Hale County This Morning, This Evening is a narratively shapeless yet wholly purposeful evocation of time and place as seen through Ross' camera, capturing five years in the lives of his friends, Quincy and Daniel. In the course of a mere 76 minutes, Ross takes us on a journey through five years worth of pain and triumph, births and deaths, good times and bad, capturing an indelible snapshot of the impoverished, forgotten backwater of Hale County, Alabama, where its mostly black population still lives in the very shadows of the cotton fields once worked by their enslaved ancestors.
Ross lyrically traces not only the unique culture that has grown up in this area, he also examines the perceptions of African American life as seen through the lens of white America's depictions of them. The result is a film that recalls the raw power and verisimilitude of Charles Burnett's seminal classic of black cinema, Killer of Sheep, examining not only the results of a system that has kept this community impoverished, but the joys they have managed to find it spite of their situations. This isn't just a film about poverty, its not just a film about blackness and what that means in modern society. Hale County This Morning, This Evening is a unique and undefinable thing, a kind of Walt Whitman-esque exploration of America's roots that reverberates through time, space, and culture. Notice how Ross balances the seemingly random scenes of Quincy and Daniel's everyday lives, with moments of observational beauty, whether it's a deer trying to cross the street, an approaching storm, or a country road at sunset.

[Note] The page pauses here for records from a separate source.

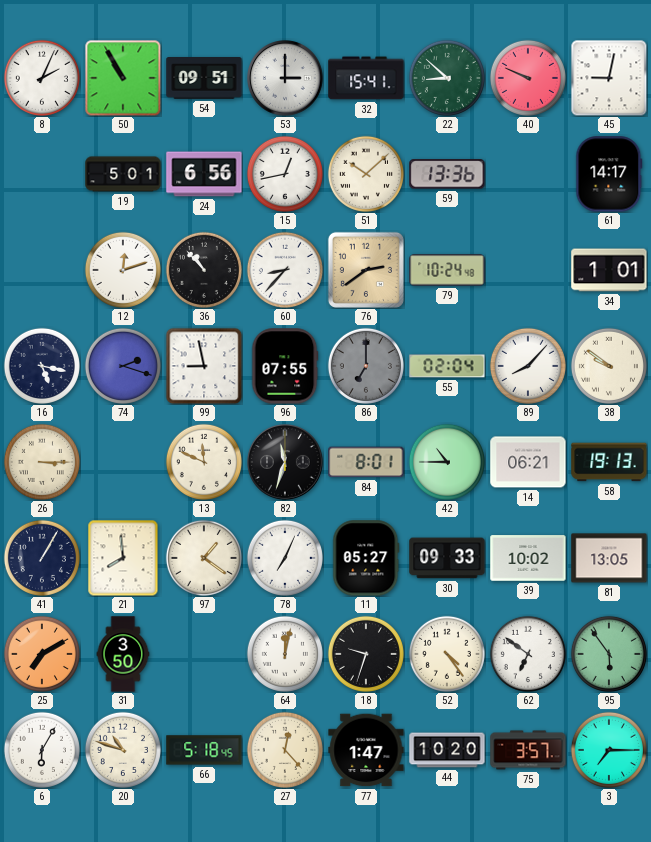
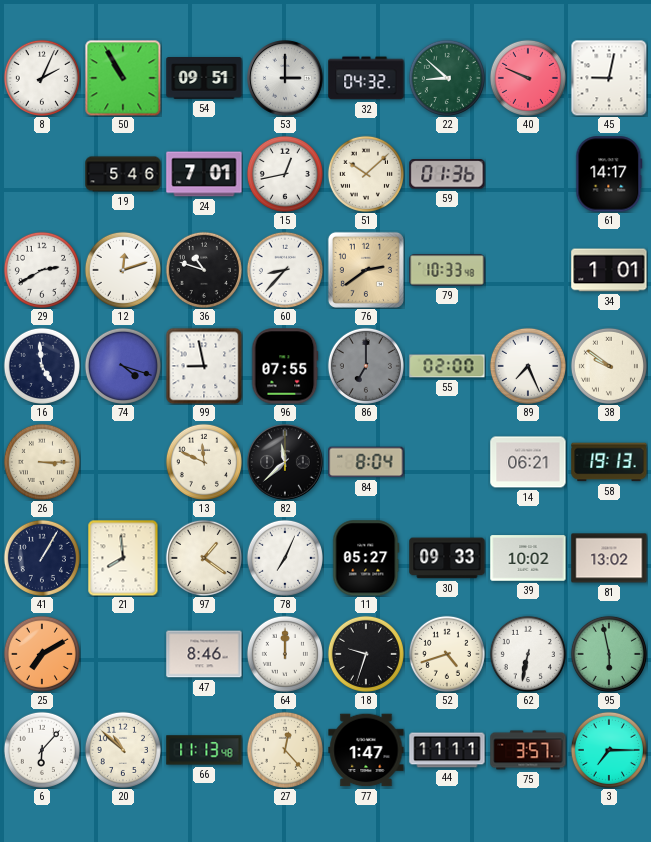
32: 15:41 -> 04:32
19: 5:01 -> 5:46
24: 6:56 -> 7:01
59: 13:36 -> 01:36
29: none -> 2:40
36: 10:53 -> 10:48
79: 10:24 -> 10:33
16: 5:17 -> 4:59
74: 2:18 -> 4:18
55: 02:04 -> 02:00
89: 8:07 -> 7:26
82: 11:33 -> 11:38
84: 8:01 -> 8:04
42: 10:45 -> none
81: 13:05 -> 13:02
31: 3:50 -> none
47: none -> 8:46
64: 12:02 -> 12:00
52: 4:24 -> 4:42
62: 6:51 -> 6:32
95: 5:54 -> 5:58
6: 6:05 -> 6:07
20: 10:48 -> 10:52
66: 5:18 -> 11:13
44: 10:20 -> 11:11
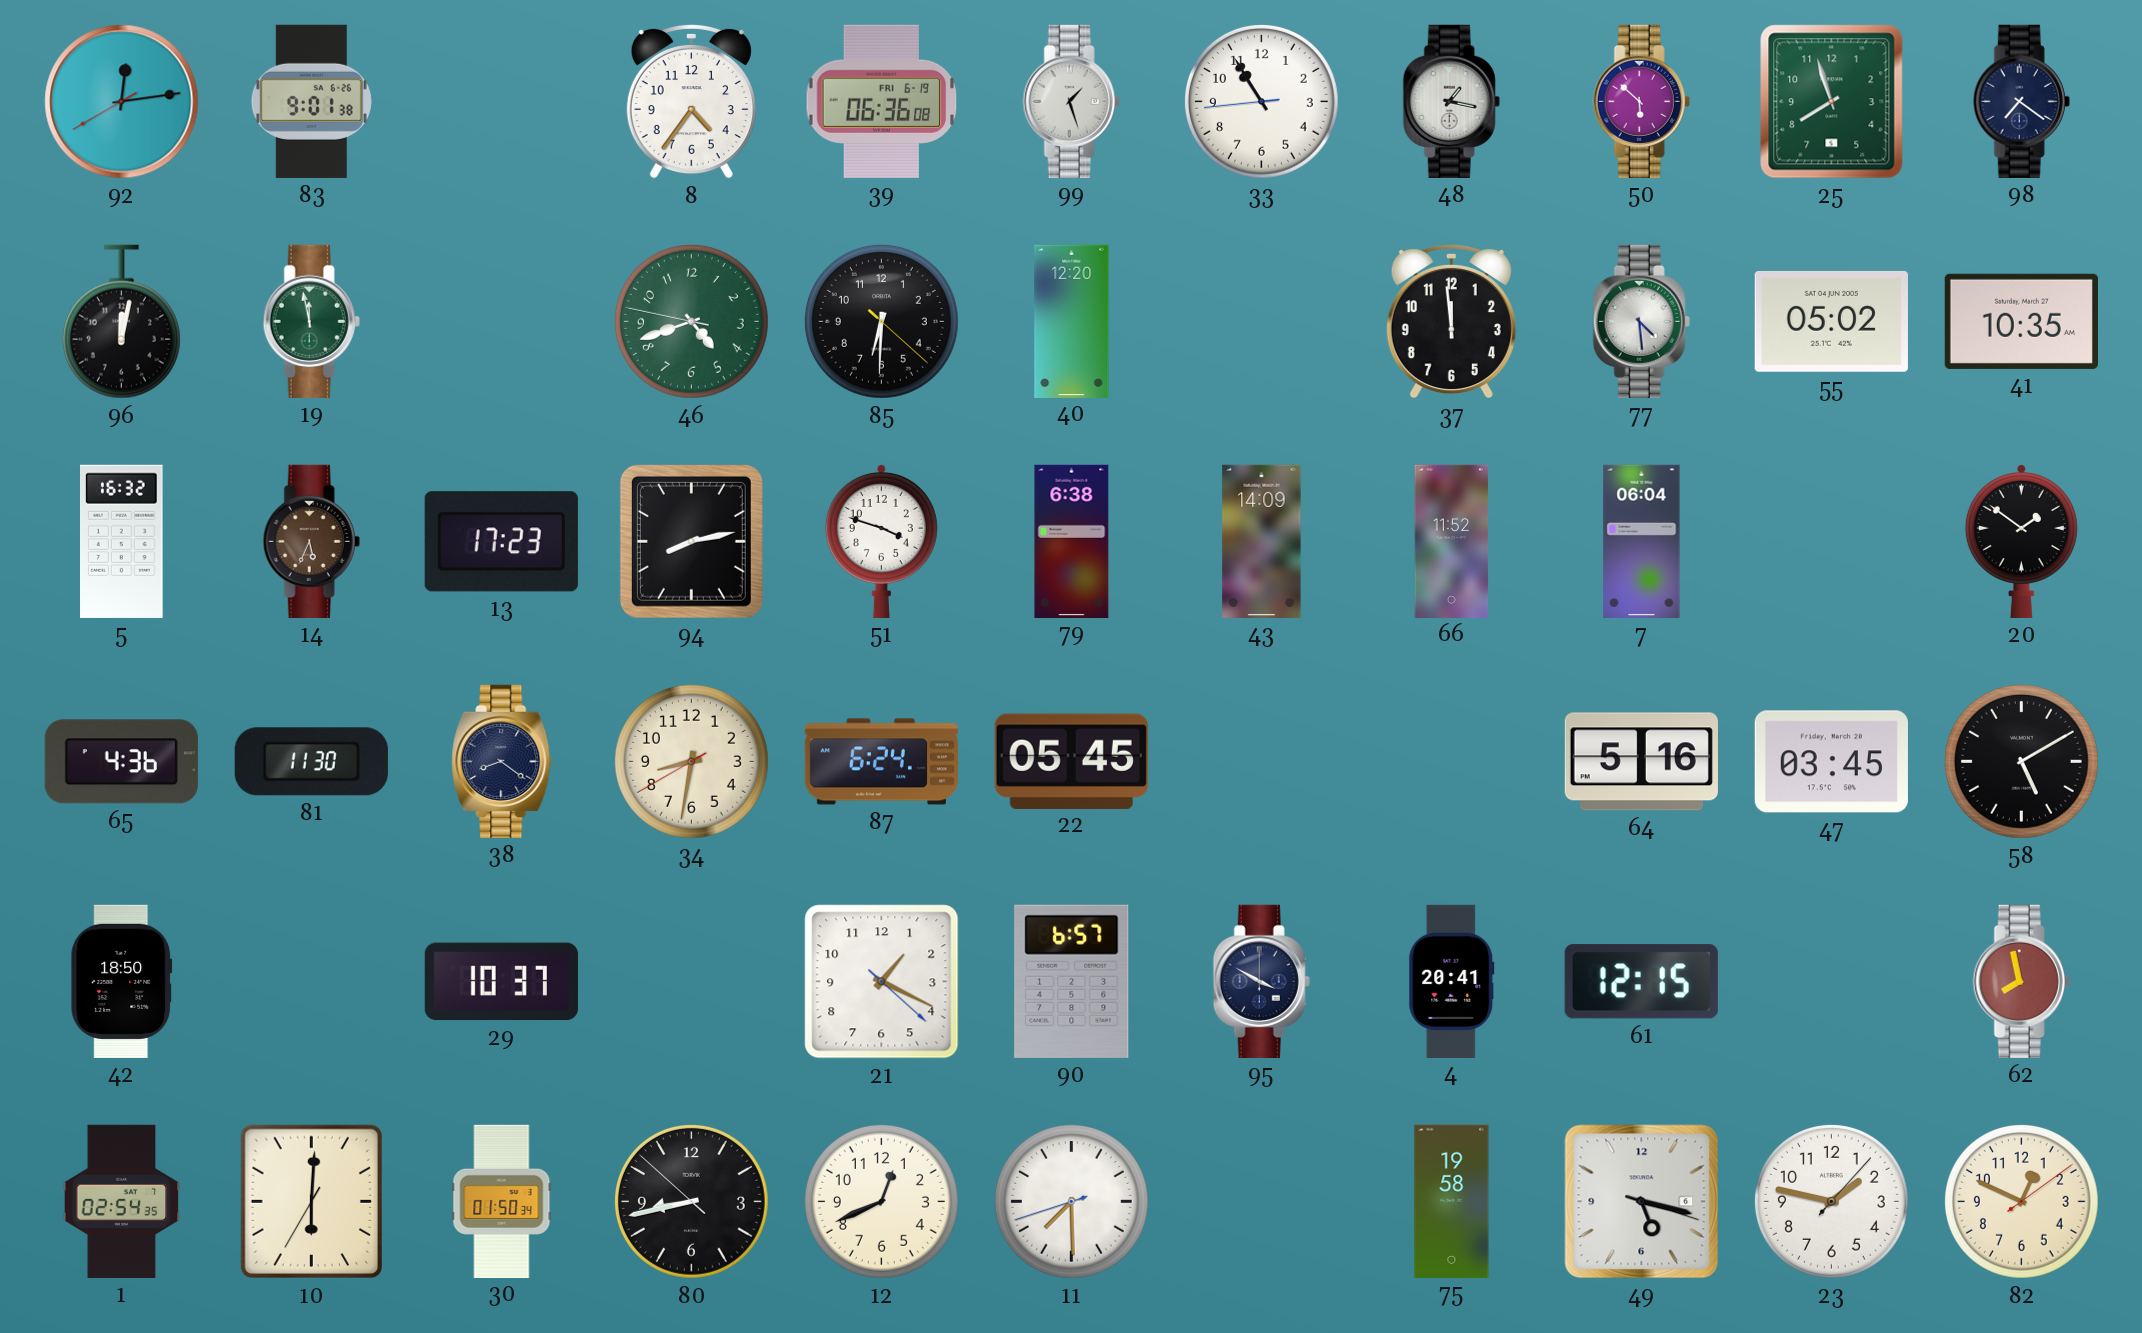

The film is, above all, a meditation. There's something attractively ragged about its structure, interspersing major life milestones with life's little details often overlooked in cinema - whether it's a child playing on the floor for minutes on end, or simply friends hanging out in a yard after dropping by unexpectedly. Hale County has the ebbs and flows of life as it is lived by those unseen, but underneath it all is the pulsing lifeblood of something much bigger. Even in its small, unassuming scale, in feels somehow monumental, profound in a way that can't quite be put into words (not surprising considering that Apichatpong Weerasethakul is credited as an artistic advisor). Even though Ross never directly answers the questions of what it means to be an American, or what it means to be black in America, it almost seems as if the answers are buried here somewhere amidst the poetic mundanity of existence in this dusty southern town, once the home of poor sharecroppers, now the home of a poor black population surrounded by a white power structure that doesn't seem to understand it.
Yet Hale County This Morning, This Evening isn't here to provide answers. It's here to offer a glimpse into something wholly beautiful and elusive, as if it somehow contains the spark of life itself. It's a singular work of avant-garde grandeur; a quiet work of ethnographic observation that feels cut from the fabric of time, proving an essential and utterly fascinating look at what it means to be black, to be American, and ultimately to be human.
The Blu-Ray disc is surprisingly light on extras, especially considering this is Cinema Guild's first Academy Award nominee, but it lovingly captures the film's scrappy beauty, and features an insightful essay by Patricia J. Williams.